No se trata de hechos aislados. Es común ver a la gente perder las formas por cualquier tipo de ridiculez. Sólo hay que coger el coche y darse un paseo. El grito y el insulto parecen ser el idioma universal de los conductores. La poca vergüenza, también muy abundante en los tiempos que corren, propicia que el personal pierda los papeles. Lejos de intentar establecer una conversación en la que resolver el entuerto, los implicados elevan su tono de voz y degradan su comportamiento hasta parecer de todo menos seres humanos.

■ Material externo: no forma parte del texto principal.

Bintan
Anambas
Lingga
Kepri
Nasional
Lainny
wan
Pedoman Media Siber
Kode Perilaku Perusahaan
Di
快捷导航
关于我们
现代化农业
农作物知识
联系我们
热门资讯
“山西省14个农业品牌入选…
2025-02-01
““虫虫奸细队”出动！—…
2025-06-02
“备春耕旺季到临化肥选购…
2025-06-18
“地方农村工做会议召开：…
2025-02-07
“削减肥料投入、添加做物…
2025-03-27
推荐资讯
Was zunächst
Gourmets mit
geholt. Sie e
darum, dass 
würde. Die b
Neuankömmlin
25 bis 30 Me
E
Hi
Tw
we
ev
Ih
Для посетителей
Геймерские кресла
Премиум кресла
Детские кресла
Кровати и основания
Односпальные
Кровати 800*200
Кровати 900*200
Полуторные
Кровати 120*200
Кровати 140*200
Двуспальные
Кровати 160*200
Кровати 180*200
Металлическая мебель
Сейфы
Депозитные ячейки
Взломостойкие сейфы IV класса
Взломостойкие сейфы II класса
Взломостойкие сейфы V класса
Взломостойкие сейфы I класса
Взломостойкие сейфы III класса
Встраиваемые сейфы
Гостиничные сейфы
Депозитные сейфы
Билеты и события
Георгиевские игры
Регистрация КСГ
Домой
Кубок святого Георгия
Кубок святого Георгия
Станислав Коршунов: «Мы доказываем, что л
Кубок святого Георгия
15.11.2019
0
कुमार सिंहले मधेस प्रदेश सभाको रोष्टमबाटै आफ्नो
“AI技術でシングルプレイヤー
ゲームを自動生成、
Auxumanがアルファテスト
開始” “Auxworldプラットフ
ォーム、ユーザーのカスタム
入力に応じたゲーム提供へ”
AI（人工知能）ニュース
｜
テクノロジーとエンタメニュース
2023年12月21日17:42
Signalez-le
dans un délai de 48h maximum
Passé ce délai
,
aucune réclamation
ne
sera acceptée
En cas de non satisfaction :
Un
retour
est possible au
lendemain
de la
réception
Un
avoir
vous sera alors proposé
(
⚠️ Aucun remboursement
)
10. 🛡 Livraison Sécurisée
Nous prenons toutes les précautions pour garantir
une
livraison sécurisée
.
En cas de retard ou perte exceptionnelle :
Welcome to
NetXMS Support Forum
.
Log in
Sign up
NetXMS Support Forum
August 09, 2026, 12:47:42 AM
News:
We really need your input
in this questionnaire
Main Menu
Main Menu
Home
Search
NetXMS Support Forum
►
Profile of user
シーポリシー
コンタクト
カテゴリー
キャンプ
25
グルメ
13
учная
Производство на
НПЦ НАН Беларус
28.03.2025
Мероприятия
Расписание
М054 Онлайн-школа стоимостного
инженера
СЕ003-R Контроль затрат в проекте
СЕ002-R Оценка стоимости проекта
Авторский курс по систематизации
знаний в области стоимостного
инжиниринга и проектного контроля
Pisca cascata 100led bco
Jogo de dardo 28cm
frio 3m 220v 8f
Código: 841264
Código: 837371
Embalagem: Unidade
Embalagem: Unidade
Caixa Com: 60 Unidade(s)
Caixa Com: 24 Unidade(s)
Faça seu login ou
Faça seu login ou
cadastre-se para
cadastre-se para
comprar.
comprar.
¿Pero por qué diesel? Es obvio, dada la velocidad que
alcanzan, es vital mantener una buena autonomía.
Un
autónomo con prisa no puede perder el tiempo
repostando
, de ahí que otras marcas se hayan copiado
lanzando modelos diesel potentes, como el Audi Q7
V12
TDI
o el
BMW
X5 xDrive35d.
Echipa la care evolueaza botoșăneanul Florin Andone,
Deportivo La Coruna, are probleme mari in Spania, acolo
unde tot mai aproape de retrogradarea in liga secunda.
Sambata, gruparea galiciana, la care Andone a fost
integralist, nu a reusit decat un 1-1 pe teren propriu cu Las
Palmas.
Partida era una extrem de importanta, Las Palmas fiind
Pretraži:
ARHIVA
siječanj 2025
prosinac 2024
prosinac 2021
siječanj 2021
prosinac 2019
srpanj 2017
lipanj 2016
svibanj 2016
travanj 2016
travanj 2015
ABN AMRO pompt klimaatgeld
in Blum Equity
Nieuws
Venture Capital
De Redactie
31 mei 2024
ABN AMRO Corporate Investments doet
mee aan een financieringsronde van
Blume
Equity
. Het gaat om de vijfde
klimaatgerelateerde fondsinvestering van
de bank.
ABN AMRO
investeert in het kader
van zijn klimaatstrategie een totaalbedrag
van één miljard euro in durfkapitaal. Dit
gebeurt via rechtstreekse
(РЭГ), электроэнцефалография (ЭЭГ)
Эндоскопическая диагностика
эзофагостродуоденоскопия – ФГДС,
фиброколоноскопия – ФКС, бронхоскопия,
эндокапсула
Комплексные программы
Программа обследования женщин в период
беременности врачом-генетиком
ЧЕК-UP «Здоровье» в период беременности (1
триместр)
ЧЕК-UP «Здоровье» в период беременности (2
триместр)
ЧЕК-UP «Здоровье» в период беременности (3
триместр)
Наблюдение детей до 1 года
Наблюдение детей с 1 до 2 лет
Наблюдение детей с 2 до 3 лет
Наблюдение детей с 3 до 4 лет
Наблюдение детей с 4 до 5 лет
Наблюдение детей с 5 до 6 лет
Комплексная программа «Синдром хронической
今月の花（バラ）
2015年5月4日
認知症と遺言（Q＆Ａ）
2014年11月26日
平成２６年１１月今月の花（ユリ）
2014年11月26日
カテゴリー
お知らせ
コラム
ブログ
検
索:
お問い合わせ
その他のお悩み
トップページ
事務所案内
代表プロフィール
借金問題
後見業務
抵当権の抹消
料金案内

¿Dónde se ha ido la educación? Esa que nos invitaba a pedir permiso, dar los buenos días y disculparnos. ¿Tan estresantes son nuestras vidas que saltamos a la primera de cambio por la primera chuminada que altere nuestra existencia? Hemos trabajado la inteligencia emocional, ido a clases de yoga y mindfulness, pero la paz y el sosiego parecen no ser nuestros amigos. Tal vez la televisión y esos programas en los que se debate sobre todo como si de todo se entendiera -donde el griterío, la grosería y la altanería son la tónica dominante- nos han hecho olvidar que la educación es la base sobre la que ha de cimentarse una sociedad. Los gritos, cuando se convierten en el pan nuestro de cada día -y eso, por desgracia ocurre en televisión-, nos deslegitiman ante el otro. No reconocer nuestros fallos y creernos poseedores de la verdad absoluta nos impide ponernos en la piel del otro y, por ende, imponer nuestro criterio de forma grosera, ya sea en un semáforo, en la cola de la panadería o hablando sobre la cosmovisión del Universo. Y así, por mucha interconexión, comunicación global y jornadas para la reflexión en comunidad, acabaremos a puñetazos con el que primero que ose preguntarnos por la hora.